B. Grounds of Appeal
[8] On the conviction appeal, the appellant submits that the trial judge reached an unreasonable verdict. The appellant raised numerous other grounds of appeal in his factum but did not pursue many of them during oral argument. Instead, he focused on three submissions.
[9] First, the appellant takes issue with the expert toxicologist’s evidence about the complainant’s BAC. The expert estimated the complainant’s BAC at 5:00 a.m. This was based on the Crown’s theory at trial that the incident occurred around the time the computer screen was unplugged. The appellant submits that this was an error because there was nothing linking the two events. Further, the appellant submits that the estimated BAC was based on the assumption that the complainant did not consume more alcohol after the incident which cannot be ruled out as a possibility.
[10] We do not agree. There is no requirement for expert evidence to support a finding of incapacity to consent due to extreme intoxication: R. v. G.F., 2021 SCC 20, at paras. 5, 65, 86. In any event, there was other evidence about the complainant’s level of intoxication, such as her state when awoken, that supported the trial judge’s finding that she lacked capacity to consent.
[11] Second, the appellant submits that the trial judge erred by relying on the evidence about the computer screen and the fact that the complainant’s pants were not inside out - which suggests that she had help removing them - in making a finding of guilt. He submits that neither are relevant to the issue of consent.
[12] We agree that this evidence is not probative of guilt. However, even if the trial judge did consider them as pieces of circumstantial evidence, which is not clear from his reasons, this was not an overriding error that renders the verdict unreasonable. There was other circumstantial evidence that was sufficient to establish guilt.
[13] Third, the appellant submits that the trial judge erred by relying on stereotypes and myths when he said that had the complainant consented, she would not have fallen asleep without cleaning up the semen and putting her pants back on. We do not agree. This was a common sense inference that supported a finding of guilt. Triers of facts are allowed to rely on common sense inferences and the generalized expectations they generate about human behaviour to assess whether a narrative is plausible: R. v. Kruk, 2024 SCC 7, at paras. 73-75, 88. The trial judge did not rely on stereotypes in reaching this conclusion. Rather, he made a reasonable inference based on common sense that had the complainant had the capacity to consent, she would have also tried to hide the evidence given the presence of her fiancé in the same room.
[14] Overall, we are not satisfied that the verdict was unreasonable. The trial judge instructed himself to consider all of the circumstantial evidence in accordance with R. v. Villaroman, 2016 SCC 33 and found that it excluded all reasonable inferences other than guilt. We see no error in the application of this standard.

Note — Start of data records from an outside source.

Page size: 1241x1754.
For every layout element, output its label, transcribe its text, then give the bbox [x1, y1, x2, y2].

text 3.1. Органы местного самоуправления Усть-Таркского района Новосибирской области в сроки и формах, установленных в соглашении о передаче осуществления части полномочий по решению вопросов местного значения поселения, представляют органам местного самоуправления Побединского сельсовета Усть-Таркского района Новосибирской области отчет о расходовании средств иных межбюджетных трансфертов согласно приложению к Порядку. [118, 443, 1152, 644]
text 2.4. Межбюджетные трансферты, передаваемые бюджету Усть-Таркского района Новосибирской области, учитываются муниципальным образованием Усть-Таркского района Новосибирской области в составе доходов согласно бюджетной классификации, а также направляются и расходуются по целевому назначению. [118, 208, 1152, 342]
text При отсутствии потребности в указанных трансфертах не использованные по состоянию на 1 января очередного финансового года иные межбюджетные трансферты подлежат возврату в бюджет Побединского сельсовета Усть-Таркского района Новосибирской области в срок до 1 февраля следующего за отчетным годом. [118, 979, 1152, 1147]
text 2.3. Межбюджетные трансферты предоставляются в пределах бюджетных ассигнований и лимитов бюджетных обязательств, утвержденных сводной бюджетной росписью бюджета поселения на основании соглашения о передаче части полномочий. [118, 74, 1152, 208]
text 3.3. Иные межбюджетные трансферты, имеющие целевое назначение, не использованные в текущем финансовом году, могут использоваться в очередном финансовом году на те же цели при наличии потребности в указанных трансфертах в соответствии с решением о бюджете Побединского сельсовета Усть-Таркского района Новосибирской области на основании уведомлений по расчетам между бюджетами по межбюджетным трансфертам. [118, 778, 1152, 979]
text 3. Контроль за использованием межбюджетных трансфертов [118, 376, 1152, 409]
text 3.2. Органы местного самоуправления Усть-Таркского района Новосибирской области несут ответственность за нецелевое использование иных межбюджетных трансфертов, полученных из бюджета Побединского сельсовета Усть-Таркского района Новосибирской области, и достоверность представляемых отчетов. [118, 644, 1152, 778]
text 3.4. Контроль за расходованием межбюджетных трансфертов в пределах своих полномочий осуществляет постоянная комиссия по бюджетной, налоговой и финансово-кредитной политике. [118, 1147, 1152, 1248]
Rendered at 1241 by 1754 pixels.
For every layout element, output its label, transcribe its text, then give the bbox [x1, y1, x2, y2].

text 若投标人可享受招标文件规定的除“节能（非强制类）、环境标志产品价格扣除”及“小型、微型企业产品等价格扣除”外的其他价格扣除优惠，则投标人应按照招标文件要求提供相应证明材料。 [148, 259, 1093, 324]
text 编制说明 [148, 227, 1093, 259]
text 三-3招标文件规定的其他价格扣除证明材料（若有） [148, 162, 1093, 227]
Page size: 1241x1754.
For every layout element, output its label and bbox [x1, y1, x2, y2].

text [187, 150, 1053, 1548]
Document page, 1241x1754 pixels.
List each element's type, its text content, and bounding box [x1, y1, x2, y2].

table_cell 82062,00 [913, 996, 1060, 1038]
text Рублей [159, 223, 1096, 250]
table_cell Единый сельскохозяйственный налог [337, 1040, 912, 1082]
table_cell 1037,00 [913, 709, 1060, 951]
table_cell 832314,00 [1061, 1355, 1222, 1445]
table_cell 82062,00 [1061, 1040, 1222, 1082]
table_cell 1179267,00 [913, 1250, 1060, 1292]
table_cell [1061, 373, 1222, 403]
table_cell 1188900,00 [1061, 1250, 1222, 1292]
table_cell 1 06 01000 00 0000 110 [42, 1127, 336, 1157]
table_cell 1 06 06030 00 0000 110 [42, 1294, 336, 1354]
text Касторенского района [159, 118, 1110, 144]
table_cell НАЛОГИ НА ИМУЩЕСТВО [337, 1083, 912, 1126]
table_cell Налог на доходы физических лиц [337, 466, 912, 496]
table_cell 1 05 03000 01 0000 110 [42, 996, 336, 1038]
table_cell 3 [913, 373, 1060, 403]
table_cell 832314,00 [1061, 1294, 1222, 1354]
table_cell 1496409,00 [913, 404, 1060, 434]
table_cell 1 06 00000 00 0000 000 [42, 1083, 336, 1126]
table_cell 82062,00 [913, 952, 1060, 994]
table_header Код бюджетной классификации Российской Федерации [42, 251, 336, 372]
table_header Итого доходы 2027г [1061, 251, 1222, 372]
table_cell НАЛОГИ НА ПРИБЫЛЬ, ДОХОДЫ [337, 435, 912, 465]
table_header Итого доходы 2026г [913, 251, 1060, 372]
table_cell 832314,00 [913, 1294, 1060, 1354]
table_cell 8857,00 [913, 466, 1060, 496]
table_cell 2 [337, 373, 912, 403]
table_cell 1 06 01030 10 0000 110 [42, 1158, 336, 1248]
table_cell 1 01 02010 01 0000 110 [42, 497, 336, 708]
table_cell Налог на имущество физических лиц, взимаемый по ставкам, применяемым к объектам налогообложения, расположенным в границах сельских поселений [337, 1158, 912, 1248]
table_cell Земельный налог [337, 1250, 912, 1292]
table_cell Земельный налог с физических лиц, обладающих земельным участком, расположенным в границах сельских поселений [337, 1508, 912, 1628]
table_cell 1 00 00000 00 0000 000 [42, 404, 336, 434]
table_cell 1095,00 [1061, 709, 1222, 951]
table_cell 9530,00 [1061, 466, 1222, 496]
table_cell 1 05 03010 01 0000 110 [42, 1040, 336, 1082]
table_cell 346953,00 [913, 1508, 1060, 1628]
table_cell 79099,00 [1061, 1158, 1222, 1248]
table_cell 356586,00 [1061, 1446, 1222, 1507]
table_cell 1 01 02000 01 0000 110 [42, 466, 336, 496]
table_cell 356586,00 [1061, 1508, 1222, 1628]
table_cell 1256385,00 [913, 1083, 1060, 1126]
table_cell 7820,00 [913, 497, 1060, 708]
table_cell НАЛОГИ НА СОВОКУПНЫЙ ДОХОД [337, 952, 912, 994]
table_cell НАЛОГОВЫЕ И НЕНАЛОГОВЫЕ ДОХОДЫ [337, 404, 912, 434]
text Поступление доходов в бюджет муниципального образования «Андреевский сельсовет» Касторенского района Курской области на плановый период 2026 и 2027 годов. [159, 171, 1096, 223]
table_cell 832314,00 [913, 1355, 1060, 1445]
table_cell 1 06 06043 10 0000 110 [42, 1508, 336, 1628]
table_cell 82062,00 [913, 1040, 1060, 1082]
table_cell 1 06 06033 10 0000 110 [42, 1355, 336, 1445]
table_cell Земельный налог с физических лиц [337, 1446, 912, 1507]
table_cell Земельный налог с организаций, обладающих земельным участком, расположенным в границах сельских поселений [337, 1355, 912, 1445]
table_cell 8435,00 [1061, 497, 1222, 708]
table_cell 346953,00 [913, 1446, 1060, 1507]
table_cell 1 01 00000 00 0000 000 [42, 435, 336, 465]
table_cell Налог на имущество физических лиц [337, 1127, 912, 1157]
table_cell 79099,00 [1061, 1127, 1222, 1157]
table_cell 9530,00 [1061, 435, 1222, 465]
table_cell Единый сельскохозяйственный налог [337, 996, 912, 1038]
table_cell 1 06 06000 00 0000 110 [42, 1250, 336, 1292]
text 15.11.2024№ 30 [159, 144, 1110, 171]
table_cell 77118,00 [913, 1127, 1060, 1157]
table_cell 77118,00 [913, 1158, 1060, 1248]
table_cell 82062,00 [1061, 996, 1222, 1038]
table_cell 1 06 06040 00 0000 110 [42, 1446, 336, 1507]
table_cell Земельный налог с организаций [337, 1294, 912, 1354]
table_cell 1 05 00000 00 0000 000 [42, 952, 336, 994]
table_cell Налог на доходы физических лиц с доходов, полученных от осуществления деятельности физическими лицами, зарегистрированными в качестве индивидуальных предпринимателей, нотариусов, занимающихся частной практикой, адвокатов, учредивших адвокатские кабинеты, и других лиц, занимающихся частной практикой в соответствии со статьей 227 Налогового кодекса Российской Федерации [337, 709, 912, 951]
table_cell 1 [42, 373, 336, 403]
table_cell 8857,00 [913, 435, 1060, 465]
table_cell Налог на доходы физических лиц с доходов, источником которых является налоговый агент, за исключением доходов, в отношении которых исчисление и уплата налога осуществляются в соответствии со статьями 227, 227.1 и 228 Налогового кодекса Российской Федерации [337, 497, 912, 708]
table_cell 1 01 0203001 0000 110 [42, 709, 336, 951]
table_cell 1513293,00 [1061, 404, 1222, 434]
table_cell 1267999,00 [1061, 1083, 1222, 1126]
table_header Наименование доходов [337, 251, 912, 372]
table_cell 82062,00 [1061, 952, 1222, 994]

[15] On the sentence appeal, the appellant submits that the trial judge erred in imposing a sentence of three years and asks this court to substitute a sentence of two years. We decline to interfere with the sentence.
[16] This court’s jurisprudence is clear that in sexual assault cases where there is forced penetration, the sentencing range is three to five years: R. v. A.J.K., 2022 ONCA 487, at para. 77. The circumstances of this case are not highly mitigating such that a departure from this range would be justified. The appellant’s assertion that a sentencing range of 18 months to three years is appropriate where the complainant is sleeping has recently been rejected by this court: see R. v. S.W., 2024 ONCA 173, at paras. 42-43. It is settled that there is no principled reason for distinguishing between complainants who are awake and those who are sleeping for the purpose of establishing a sentencing range.
C. Disposition
[17] For the foregoing reasons, the conviction appeal is dismissed. Leave to appeal sentence is granted, but the sentence appeal is dismissed.
“C.W. Hourigan J.A.”
“L. Favreau J.A.”
“J. Dawe J.A.”
[^1]: This appeal is subject to a publication ban pursuant to s. 486.4 of the Criminal Code, R.S.C. 1985, c. C-46.